Und genau dieses Thema entfaltet Jesus dann noch einmal mit zwei anderen Bildern: Was er verkündigt, ist nicht eine leichte Verbesserung dessen, was vorher war. Was er verkündigt, ist wirklich so neu, dass alte Formen, alte Gefäße dafür nicht mehr passen. Christus bringt nicht eine neue Religion, er bringt sich selber – und weil es um ihn, um seine Gegenwart, um seine Rettungstat geht, hat auch der Glaube an ihn ganz andere Ausdrucksformen: eben nicht Werke, die wir für Gott tun müssen, sondern Ausrichtung auf ihn, Christus, auf das, was er getan hat, und Ausrichtung auf den Nächsten, dem die Liebe Christi genauso gilt wie uns selber. Ja, auch Christen fasten – und doch ist ihr Fasten etwas völlig anderes als das Fasten der Pharisäer oder auch das Fasten im Islam. Es ist Feier des neuen Lebens, das wir in der Taufe geschenkt bekommen haben, Feier unserer Freiheit, Feier unserer Erlösung, Feier dessen, dass Christus alles für uns getan hat. Die Botschaft von dem Tod und der Auferstehung Jesu Christi – sie passt nicht zusammen mit Fastengesetzen, sie passt nicht zusammen mit Werken, die wir tun aus Angst davor, wir könnten sonst in die Hölle kommen. Und sie passt auch nicht zusammen mit der Erwartung eines Messias, die übersieht, dass dieser Messias schon längst in unsere Mitte getreten ist.

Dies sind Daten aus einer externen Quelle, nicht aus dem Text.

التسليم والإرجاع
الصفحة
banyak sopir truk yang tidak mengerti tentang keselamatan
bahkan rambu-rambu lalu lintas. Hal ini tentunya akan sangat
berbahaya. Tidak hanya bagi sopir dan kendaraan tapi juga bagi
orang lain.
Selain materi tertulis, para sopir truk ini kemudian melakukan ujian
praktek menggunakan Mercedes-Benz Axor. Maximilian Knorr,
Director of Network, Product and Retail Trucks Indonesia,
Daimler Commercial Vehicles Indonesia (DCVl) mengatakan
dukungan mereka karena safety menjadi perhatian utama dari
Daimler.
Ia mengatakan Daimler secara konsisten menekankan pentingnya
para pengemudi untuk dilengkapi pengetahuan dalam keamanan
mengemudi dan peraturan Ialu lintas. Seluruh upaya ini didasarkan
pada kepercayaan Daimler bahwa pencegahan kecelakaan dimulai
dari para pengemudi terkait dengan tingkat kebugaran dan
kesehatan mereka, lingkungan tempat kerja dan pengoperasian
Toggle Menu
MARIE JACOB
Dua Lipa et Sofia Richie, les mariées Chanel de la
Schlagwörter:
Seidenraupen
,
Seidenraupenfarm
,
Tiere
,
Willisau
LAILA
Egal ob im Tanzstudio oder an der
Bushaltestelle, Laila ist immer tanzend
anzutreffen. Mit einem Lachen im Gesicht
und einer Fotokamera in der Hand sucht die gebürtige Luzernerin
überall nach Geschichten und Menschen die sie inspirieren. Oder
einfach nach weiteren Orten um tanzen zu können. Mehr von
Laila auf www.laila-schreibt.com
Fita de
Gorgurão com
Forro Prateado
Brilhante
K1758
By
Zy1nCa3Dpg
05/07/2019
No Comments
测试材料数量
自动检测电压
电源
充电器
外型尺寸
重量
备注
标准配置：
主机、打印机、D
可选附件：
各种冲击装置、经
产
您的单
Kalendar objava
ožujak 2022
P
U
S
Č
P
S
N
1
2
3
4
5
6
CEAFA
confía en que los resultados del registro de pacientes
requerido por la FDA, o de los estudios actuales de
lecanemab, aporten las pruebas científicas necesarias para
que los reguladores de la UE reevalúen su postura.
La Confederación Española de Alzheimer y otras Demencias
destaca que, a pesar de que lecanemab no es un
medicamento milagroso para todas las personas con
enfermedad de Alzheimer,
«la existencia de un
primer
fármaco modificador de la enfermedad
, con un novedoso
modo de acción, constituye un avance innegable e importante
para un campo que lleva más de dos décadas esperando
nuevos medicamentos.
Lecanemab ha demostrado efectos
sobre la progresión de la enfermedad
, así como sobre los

Fasten kann etwas sehr Gutes und Sinnvolles sein, wenn es unseren Blick auf Christus lenkt, auf die Rettung und die Freiheit, die wir durch ihn haben. Fasten ist ja auch heute wieder in unserer Gesellschaft sehr beliebt und wird entsprechend auch von den Kirchen gerne aufgenommen. Doch stets sollten wir dabei die Worte Jesu von dem neuen Lappen auf dem alten Kleid, von dem neuen Wein in alten Schläuchen im Hinterkopf haben: Worauf zielt das Fasten, zu dem heute auch in kirchlichen Kreisen gerne einmal aufgerufen wird? Zielt es darauf, Christus immer deutlicher in den Blick zu bekommen, ist es verbunden mit der Feier der Gegenwart des Bräutigams Christus? Oder erweckt das Fasten, zu dem aufgerufen wird, den Eindruck, es ginge darum, dass wir uns selbst erlösen müssten, unser Heil und das Heil der Welt mit unserer Entsagung selbst schaffen müssten? Dann würden wir genau in die Zeit der alten Schläuche zurückfallen, dann würden wir gerade wieder übersehen, was Christus seinen Hörern hier so klar vor Augen stellt: Dass er doch schon da ist, gekommen, um unsere Rettung, ja, die Rettung der ganzen Welt zu wirken. Ja, auch scheinbar so fortschrittliche moralische Appelle können sich im Licht der Worte Jesu als alte Schläuche herausstellen. Lassen wir uns dagegen von Christus immer wieder einladen zu seinem großen Fest, auch heute Abend hier an diesem Altar. Er selber kommt zu uns mit seinem Leib und Blut – in jedem Gottesdienst, außer am Karfreitag, dem Tag des Sakramentsfastens. Doch heute ist er da. Wie sollten wir da auf die Teilnahme an seinem Fest verzichten? Ja, wie können die Hochzeitsgäste fasten, während der Bräutigam bei ihnen ist? Ja, kommt, feiert mit. Hier ist wirklich alles ganz neu. Amen.